THE PROBLEM:
From the first line to the last, reproduce the records exactly.

MATERIAL PROVIDED START

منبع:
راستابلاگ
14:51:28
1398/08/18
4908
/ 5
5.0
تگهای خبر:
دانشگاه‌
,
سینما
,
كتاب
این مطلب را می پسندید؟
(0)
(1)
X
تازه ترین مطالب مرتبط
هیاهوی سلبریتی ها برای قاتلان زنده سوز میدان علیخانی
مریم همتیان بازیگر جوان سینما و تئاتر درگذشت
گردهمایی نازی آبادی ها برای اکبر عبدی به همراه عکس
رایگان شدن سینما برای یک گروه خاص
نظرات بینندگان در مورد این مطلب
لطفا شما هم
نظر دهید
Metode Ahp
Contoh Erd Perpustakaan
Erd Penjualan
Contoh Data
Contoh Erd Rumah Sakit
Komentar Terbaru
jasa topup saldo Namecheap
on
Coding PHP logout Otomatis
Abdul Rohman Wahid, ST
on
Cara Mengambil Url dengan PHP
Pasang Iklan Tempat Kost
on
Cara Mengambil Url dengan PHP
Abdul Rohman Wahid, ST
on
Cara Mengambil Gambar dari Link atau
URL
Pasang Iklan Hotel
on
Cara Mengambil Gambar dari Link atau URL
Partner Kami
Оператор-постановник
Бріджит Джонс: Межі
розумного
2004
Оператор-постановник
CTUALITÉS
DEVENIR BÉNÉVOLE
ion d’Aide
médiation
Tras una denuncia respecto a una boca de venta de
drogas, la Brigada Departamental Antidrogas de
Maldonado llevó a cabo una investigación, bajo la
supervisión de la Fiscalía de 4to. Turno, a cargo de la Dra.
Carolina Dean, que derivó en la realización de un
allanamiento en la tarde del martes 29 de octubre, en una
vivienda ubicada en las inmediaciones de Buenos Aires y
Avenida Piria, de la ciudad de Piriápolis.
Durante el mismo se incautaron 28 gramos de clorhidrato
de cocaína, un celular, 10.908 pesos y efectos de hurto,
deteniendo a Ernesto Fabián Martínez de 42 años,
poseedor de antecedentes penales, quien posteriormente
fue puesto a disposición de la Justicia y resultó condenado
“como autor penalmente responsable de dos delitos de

MATERIAL PROVIDED END

EXERCISE OUTPUT:
منبع:
راستابلاگ
14:51:28
1398/08/18
4908
/ 5
5.0
تگهای خبر:
دانشگاه‌
,
سینما
,
كتاب
این مطلب را می پسندید؟
(0)
(1)
X
تازه ترین مطالب مرتبط
هیاهوی سلبریتی ها برای قاتلان زنده سوز میدان علیخانی
مریم همتیان بازیگر جوان سینما و تئاتر درگذشت
گردهمایی نازی آبادی ها برای اکبر عبدی به همراه عکس
رایگان شدن سینما برای یک گروه خاص
نظرات بینندگان در مورد این مطلب
لطفا شما هم
نظر دهید
Metode Ahp
Contoh Erd Perpustakaan
Erd Penjualan
Contoh Data
Contoh Erd Rumah Sakit
Komentar Terbaru
jasa topup saldo Namecheap
on
Coding PHP logout Otomatis
Abdul Rohman Wahid, ST
on
Cara Mengambil Url dengan PHP
Pasang Iklan Tempat Kost
on
Cara Mengambil Url dengan PHP
Abdul Rohman Wahid, ST
on
Cara Mengambil Gambar dari Link atau
URL
Pasang Iklan Hotel
on
Cara Mengambil Gambar dari Link atau URL
Partner Kami
Оператор-постановник
Бріджит Джонс: Межі
розумного
2004
Оператор-постановник
CTUALITÉS
DEVENIR BÉNÉVOLE
ion d’Aide
médiation
Tras una denuncia respecto a una boca de venta de
drogas, la Brigada Departamental Antidrogas de
Maldonado llevó a cabo una investigación, bajo la
supervisión de la Fiscalía de 4to. Turno, a cargo de la Dra.
Carolina Dean, que derivó en la realización de un
allanamiento en la tarde del martes 29 de octubre, en una
vivienda ubicada en las inmediaciones de Buenos Aires y
Avenida Piria, de la ciudad de Piriápolis.
Durante el mismo se incautaron 28 gramos de clorhidrato
de cocaína, un celular, 10.908 pesos y efectos de hurto,
deteniendo a Ernesto Fabián Martínez de 42 años,
poseedor de antecedentes penales, quien posteriormente
fue puesto a disposición de la Justicia y resultó condenado
“como autor penalmente responsable de dos delitos de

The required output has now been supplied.